C’est l’ouverture de l’esprit pour relier entre eux les phénomènes et c’est l’empathie pour entrer dans le monde des autres. La pensée complexe c’est accepter qu’il n’y ait pas de réponse toute faite. Mais pour être utile à notre monde, la pensée complexe doit déboucher sur l’action. Une action qui rejette les vues simplistes et intègre autant que faire se peut la complexité du monde. Il y a là une grande contradiction. Comme l’écrivait Paul Valéry «ce qui est simple est toujours faux. Ce qui ne l’est pas est inutilisable».
Voilà le défi de notre génération: penser pour se former un jugement le plus éclairé possible, décider ce qui doit être fait en priorité et agir pour appliquer notre décision. Car la pensée complexe peut paralyser. On veut sortir du nucléaire et on refuse les éoliennes pour protéger les paysages. Donc on ne fait rien. Ou pire on sort du nucléaire sans source alternative d’énergie.
Comme il n’y a pas de vérité unique, il n’y a pas d’action parfaite. Chaque action est un pari, qui est pris sur la base de notre compréhension plus ou moins éclairée.
Dans un article publié sur The Conversation Ousama Bouiss propose quelques principes «pour penser dans un monde complexe.» En substance il s’agit de prendre du recul. Ne pas prendre les évènements de front, à bout portant. Le recul ouvre notre champ cognitif. Avec un peu de distance, on perçoit et voit plus de choses.

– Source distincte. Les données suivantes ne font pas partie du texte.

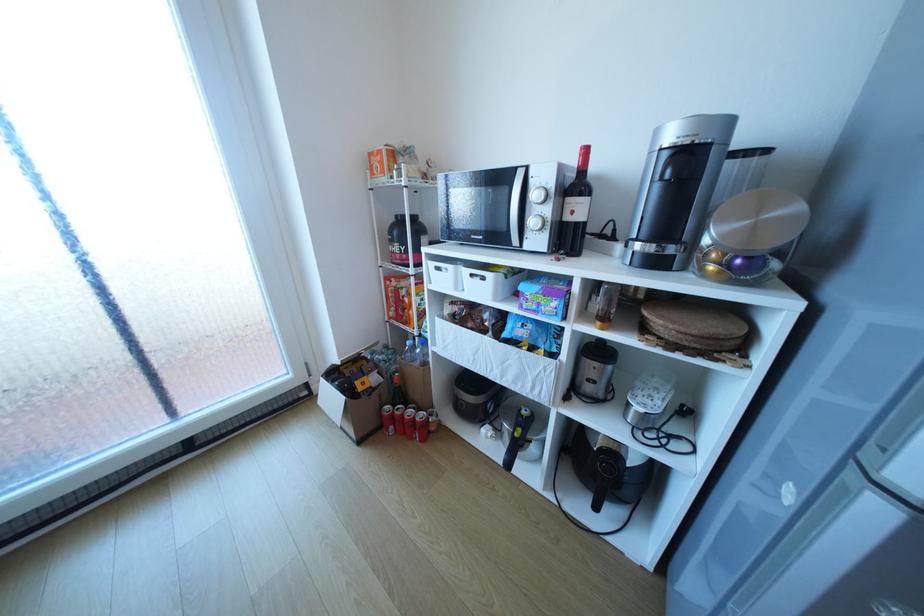
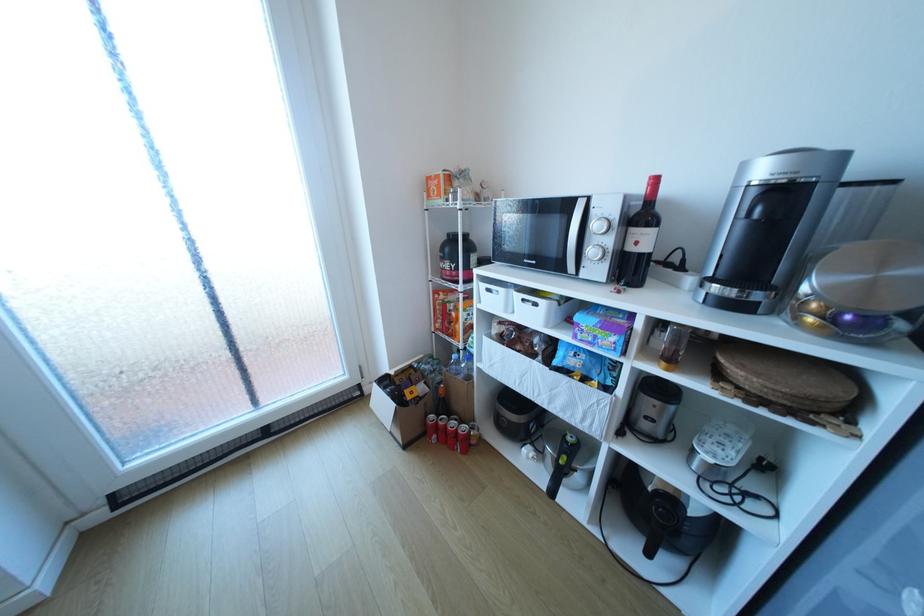
Which direction would the cameraman need to move to produce the second image?

The cameraman moved toward left, backward.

Cette ouverture nous aide à relier entre eux des phénomènes, à discerner les systèmes, les déterminismes, les liens de causalité, la complexité à l’œuvre. Avec cette disposition d’esprit, vous verrez des contradictions et des paradoxes. N’en éliminez aucun. Apprenez à les combiner.
Le XXIe siècle est le siècle du «en même temps». Être «en même temps» leader et expert, être «en même temps» organisé et innovant, être «en même temps» bienveillant et exigeant. Il s’agit dès lors d’accepter de ne pas tout savoir, de ne pas tout comprendre et d’adopter une attitude apprenante qui exige une bonne dose d’humilité. Et enfin et surtout agir. La pensée sans action n’est rien. En entreprise comme ailleurs il s’agit d’appréhender la complexité pour agir.